In this project, we will analyze the Tooth Growth Data that comes with R. As we review the characteristics of the data, we will also provide statistics and confidence intervals on the data.
Let’s load and review the data and the structure.
data("ToothGrowth")
str(ToothGrowth) # Provides information about the structure of the data
## 'data.frame': 60 obs. of 3 variables:
## $ len : num 4.2 11.5 7.3 5.8 6.4 10 11.2 11.2 5.2 7 ...
## $ supp: Factor w/ 2 levels "OJ","VC": 2 2 2 2 2 2 2 2 2 2 ...
## $ dose: num 0.5 0.5 0.5 0.5 0.5 0.5 0.5 0.5 0.5 0.5 ...
Quick peek into the data reveal that we have 3 variables (columns); len (length), supp (supplement) and dose and 60 observations (rows).
Let’s check if all the elements are valid or do we have missing elements.
any(is.na(ToothGrowth)) # Checks if there is any missing 'NA' values
## [1] FALSE
The result indicates that we don’t have any ‘NA’ values in the dataset.
summary(ToothGrowth) # Gives statistical information about the data
## len supp dose
## Min. : 4.20 OJ:30 Min. :0.500
## 1st Qu.:13.07 VC:30 1st Qu.:0.500
## Median :19.25 Median :1.000
## Mean :18.81 Mean :1.167
## 3rd Qu.:25.27 3rd Qu.:2.000
## Max. :33.90 Max. :2.000
The supp field has two category levels; OJ and VC levels. 30 values each. At this point, the natural question is if there is any correlation between len and dose. We can create a scatter plot to compare the average of each supplement for every dose.
d<- ToothGrowth
# Plot the data points
p<- ggplot(d, aes(x=dose, y=len, color=supp)) +geom_point()
p<- p + labs(title="Length vs. Dose by Supplement") + labs(x="Dose")+labs(y="Length")
p <- p+ theme(plot.title = element_text(hjust = 0.5))
# Group data by supp and dose then take average
d %>% group_by(supp, dose) %>% summarise(mean(len)) -> d_summary
colnames(d_summary)<- c("supp","dose","len")
# Plot the trend line
p<- p+ geom_line(data=d_summary,aes(group=supp,colour=supp))
print (p)
Looking at this plot, for doses less than 2, OJ treatment is better than Vitamin C treatment. The result delivers better average. For dose=2, either treatment delivers the same result in the population.
Let’s look at the distribution of this result in a panel plot to compare the results.
p<- ggplot(aes(x = supp, y = len), data = ToothGrowth)

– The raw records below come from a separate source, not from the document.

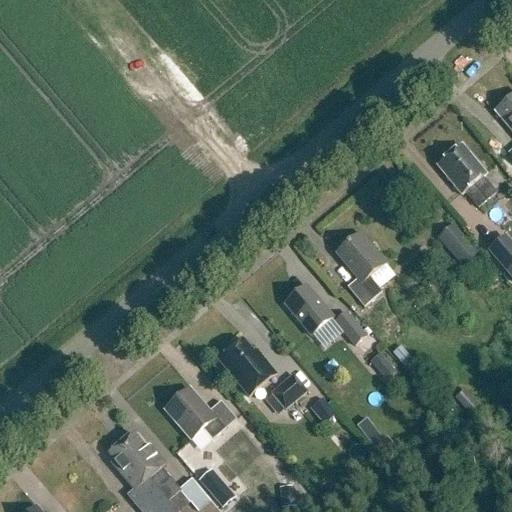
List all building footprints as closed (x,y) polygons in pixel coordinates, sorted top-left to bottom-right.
[(511,155),(511,156),(511,157),(511,101),(497,115),(511,132),(511,155)] [(459,195),(462,198),(466,195),(478,210),(496,196),(483,181),(487,178),(484,174),(481,167),(478,166),(462,148),(438,169),(453,187),(453,190),(459,195)] [(439,239),(463,268),(480,253),(456,224),(439,239)] [(386,267),(361,237),(338,256),(359,281),(348,290),(365,310),(383,295),(370,281),(386,267)] [(511,249),(504,239),(488,252),(511,281),(511,249)] [(285,307),(312,339),(334,321),(307,289),(285,307)] [(335,324),(356,349),(367,340),(346,315),(335,324)] [(265,363),(262,366),(243,343),(219,363),(249,400),(277,377),(265,363)] [(403,349),(394,355),(407,372),(415,365),(403,349)] [(370,365),(386,383),(396,374),(381,356),(370,365)] [(272,396),(286,413),(307,395),(294,378),(272,396)] [(210,414),(190,392),(165,413),(192,443),(204,433),(213,443),(237,422),(221,404),(210,414)] [(311,411),(325,427),(337,416),(323,400),(311,411)] [(384,441),(368,420),(357,429),(373,450),(384,441)] [(133,436),(122,445),(176,511),(177,511),(189,502),(197,511),(209,501),(193,482),(180,493),(162,471),(167,467),(151,449),(146,452),(133,436)] [(176,511),(122,445),(109,456),(114,463),(112,466),(136,494),(139,498),(133,503),(140,511),(176,511)] [(211,497),(224,486),(212,473),(200,483),(211,497)] [(295,508),(294,489),(280,490),(282,509),(295,508)]
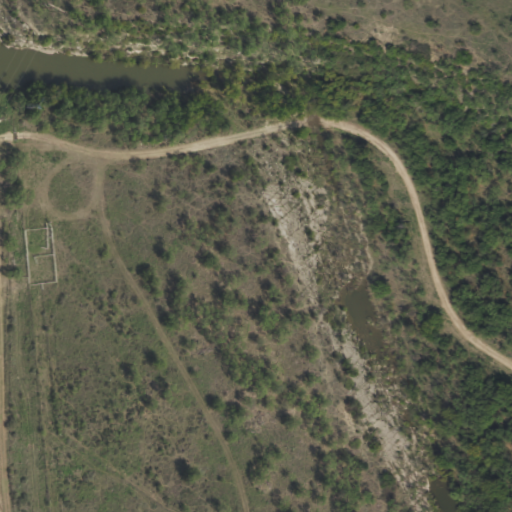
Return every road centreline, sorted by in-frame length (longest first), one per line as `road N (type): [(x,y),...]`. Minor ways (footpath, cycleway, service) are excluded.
road 1 (residential): [(511,397),(430,294),(384,152),(349,126),(268,126),(182,153)]
road 2 (residential): [(186,365),(116,274),(116,192),(152,162),(182,153)]
road 3 (residential): [(186,365),(247,511)]
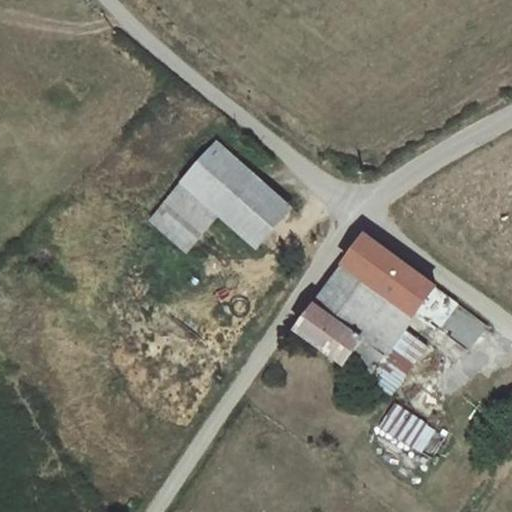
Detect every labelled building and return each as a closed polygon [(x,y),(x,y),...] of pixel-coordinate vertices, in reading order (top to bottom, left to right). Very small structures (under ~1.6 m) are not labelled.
[(218,143),(150,221),(188,254),(221,217),(258,250),(293,209),(218,143)] [(416,316),(424,304),(437,287),(367,236),(346,265),(416,316)] [(416,316),(346,265),(316,306),(387,357),(406,330),(416,316)] [(406,330),(387,357),(316,306),(298,329),(369,380),(371,378),(375,373),(398,389),(429,347),(406,330)] [(375,373),(371,378),(395,395),(398,389),(375,373)] [(396,403),(381,427),(422,453),(436,430),(396,403)]
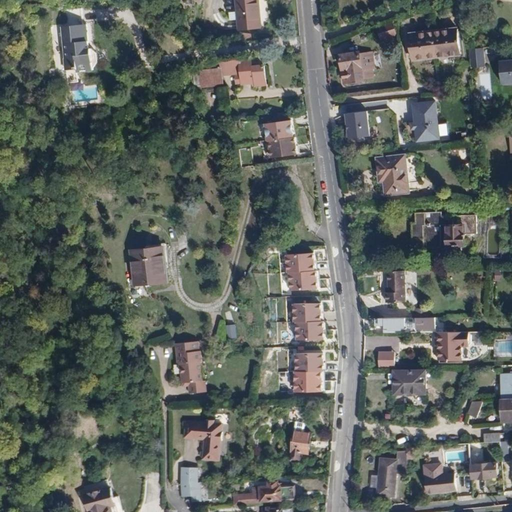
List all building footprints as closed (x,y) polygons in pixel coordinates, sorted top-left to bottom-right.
[(259,0),(233,0),(236,24),(236,31),(261,29),(259,0)] [(80,79),(79,70),(95,69),(95,66),(99,62),(98,52),(94,49),(94,48),(90,48),(88,23),(84,23),(83,8),(65,9),(66,25),(63,26),(69,80),(80,79)] [(396,35),(392,21),(376,26),(380,40),(396,35)] [(456,28),(407,33),(411,61),(459,56),(456,28)] [(481,48),(467,49),(469,68),(483,66),(481,48)] [(364,83),(363,80),(372,79),(371,70),(373,70),(371,52),(359,53),(358,52),(337,55),(339,71),(341,86),(364,83)] [(511,59),(498,61),(501,83),(511,81),(511,59)] [(264,85),(262,65),(249,66),(249,63),(238,64),(240,86),(253,84),(253,87),(264,85)] [(220,83),(219,67),(191,71),(192,85),(199,84),(200,85),(220,83)] [(490,99),(491,72),(478,71),(477,98),(490,99)] [(436,101),(410,104),(414,142),(440,140),(436,101)] [(369,135),(367,112),(346,114),(348,137),(369,135)] [(266,140),(269,139),(294,136),(292,120),(264,123),(266,140)] [(296,136),(294,136),(269,139),(271,157),(298,154),(296,136)] [(410,192),(405,155),(375,159),(380,195),(410,192)] [(453,249),(453,245),(469,245),(469,233),(482,232),(481,214),(438,216),(438,212),(419,212),(420,222),(415,223),(416,238),(429,237),(429,248),(446,247),(446,249),(453,249)] [(158,246),(125,251),(129,283),(162,279),(158,246)] [(284,254),(285,272),(288,272),(312,271),(312,253),(284,254)] [(405,302),(405,269),(389,269),(388,292),(385,292),(386,302),(405,302)] [(315,290),(315,271),(312,271),(288,272),(288,291),(315,290)] [(292,304),(293,322),(296,322),(320,321),(320,303),(292,304)] [(435,317),(375,318),(375,324),(384,324),(384,328),(435,327),(435,317)] [(323,340),(322,321),(320,321),(296,322),(296,341),(323,340)] [(226,338),(236,338),(236,324),(226,324),(226,338)] [(468,333),(437,332),(437,360),(460,361),(460,347),(468,347),(468,333)] [(202,349),(201,349),(200,340),(175,342),(177,364),(180,363),(182,385),(189,384),(189,393),(207,391),(206,380),(202,380),(200,362),(203,362),(202,349)] [(378,352),(378,366),(395,366),(395,351),(378,352)] [(322,352),(293,352),(293,372),(321,372),(322,372),(322,352)] [(416,367),(408,368),(408,371),(394,371),(395,394),(405,394),(407,397),(413,397),(416,394),(426,394),(426,371),(416,371),(416,367)] [(293,372),(292,372),(292,392),(321,392),(321,372),(293,372)] [(502,399),(511,398),(511,373),(502,374),(502,399)] [(511,398),(502,399),(502,418),(511,418),(511,398)] [(471,400),(468,415),(478,417),(481,401),(471,400)] [(303,408),(285,405),(283,417),(301,420),(303,408)] [(203,440),(202,461),(219,461),(223,421),(184,419),(183,439),(203,440)] [(294,431),(292,431),(289,459),(299,460),(300,454),(308,455),(310,433),(304,432),(305,423),(295,422),(294,431)] [(500,434),(484,434),(484,442),(500,441),(500,434)] [(511,440),(500,441),(500,448),(501,460),(508,459),(508,455),(511,454),(511,440)] [(494,451),(493,442),(470,443),(470,461),(489,460),(488,451),(494,451)] [(398,451),(398,459),(397,473),(406,474),(407,451),(398,451)] [(398,459),(379,457),(375,496),(394,498),(397,473),(398,459)] [(496,461),(470,462),(471,480),(493,480),(493,477),(497,477),(496,461)] [(441,462),(423,463),(426,494),(455,492),(454,471),(442,472),(441,462)] [(181,467),(182,483),(199,482),(199,467),(181,467)] [(327,481),(312,479),(312,487),(326,488),(327,481)] [(107,480),(78,488),(85,511),(111,511),(110,507),(114,506),(107,480)] [(233,493),(234,504),(281,501),(281,500),(295,499),(294,487),(280,488),(280,485),(276,485),(276,480),(268,480),(268,486),(253,487),(253,492),(233,493)] [(199,482),(182,483),(182,497),(192,497),(193,501),(203,501),(201,482),(199,482)]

p <- p + geom_boxplot(aes(fill = supp)) + facet_wrap(~ dose)
p<- p+ labs(title="Treatment Efficacy by Dose and Method") + labs(x="Supplement")+labs(y="Length")
p <- p+ theme(plot.title = element_text(hjust = 0.5))
print(p)
Based on the plot, we can state that for lower dose amounts less than 2 units, OJ has a distinct advantage over VC to support the tooth length.
In this section, we will look at dosage and supplement as factors supporting tooth growth.
To compare growth by dose, we have 3 H0 cases. The alternative hypotesis would be not equal. 1. mu0.5 - mu1=0 2. mu0.5 - mu2=0 3. mu1-mu2=0
# Separate the data into groups
ds1<- subset(ToothGrowth,dose>=0.5 & dose <=1)
ds2<-subset(ToothGrowth, dose==0.5 | dose==2)
ds3<-subset(ToothGrowth, dose>=1 & dose<=2)
# Apply t-test for small samples
# For mu0.5 - mu1 =0
t.test(data=ds1, len ~ dose, var.equal=FALSE, paired=FALSE )
##
## Welch Two Sample t-test
##
## data: len by dose
## t = -6.4766, df = 37.986, p-value = 1.268e-07
## alternative hypothesis: true difference in means is not equal to 0
## 95 percent confidence interval:
## -11.983781 -6.276219
## sample estimates:
## mean in group 0.5 mean in group 1
## 10.605 19.735
# For mu0.5 - mu1 =2
t.test(data=ds2, len ~ dose, var.equal=FALSE, paired=FALSE )
##
## Welch Two Sample t-test
##
## data: len by dose
## t = -11.799, df = 36.883, p-value = 4.398e-14
## alternative hypothesis: true difference in means is not equal to 0
## 95 percent confidence interval:
## -18.15617 -12.83383
## sample estimates:
## mean in group 0.5 mean in group 2
## 10.605 26.100
# For mu0=1 - mu1 =2
t.test(data=ds3, len ~ dose, var.equal=FALSE, paired=FALSE )
##
## Welch Two Sample t-test
##
## data: len by dose
## t = -4.9005, df = 37.101, p-value = 1.906e-05
## alternative hypothesis: true difference in means is not equal to 0
## 95 percent confidence interval:
## -8.996481 -3.733519
## sample estimates:
## mean in group 1 mean in group 2
## 19.735 26.100
For each group, 95% the confidence interval is as follows.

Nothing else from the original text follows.